Winter cabbages are fantastically crisp and fresh on Lanzarote, and the shops are full of both the white and red variety. Cabbage is now on trend with the rise in healthy fermented dishes such as sauerkraut or kimchi. And, as many local farmers grow cabbages, this classic winter salad dish also has a low carbon footprint, as well as being a terrific accompaniment for cheese, cold meats etc.
– 1/2 red cabbage
– 1/2 green/white cabbage
– 1 large carrot
– 2 tablespoons of black sesame seeds
– 2 tablespoons of white sesame seeds
– Juice of 1 lemon
– 1 garlic clove
– 3 tablespoons of tahini
– 1 cup of extra virgin olive oil
– 1 tablespoon of (rice, cider or wine) vinegar
– 1 teaspoon of salt
Peel the carrot.
Rinse the cabbages and dry with a clean cloth. • Chop the cabbages and the carrot very finely (cut into julienne strips).

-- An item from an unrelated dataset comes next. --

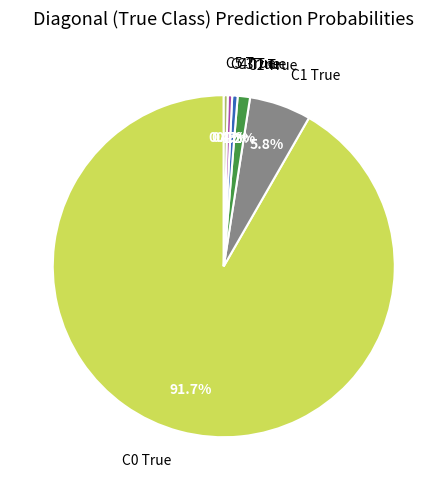

To the nearest percent, what is the combined percentage of C5 True and C4 True?

1%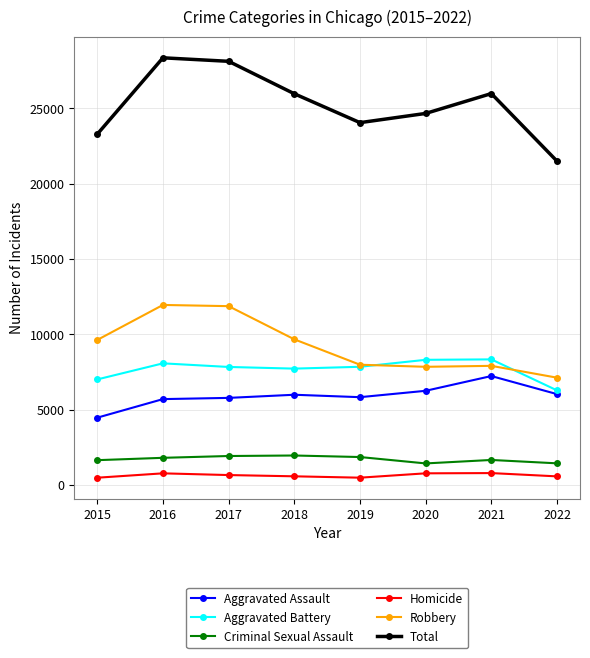

At how many categories does at least one series exceed 22877?

7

Combine with the sesame seeds and set aside.
Peel the garlic clove and make a puree of it in a blender. • Add the lemon juice, the tahini, the salt and the vinegar to the blender and mix everything together.
Add the olive oil and mix again until your seasoning sauce has a smooth texture.
Combine with the cabbage salad and serve.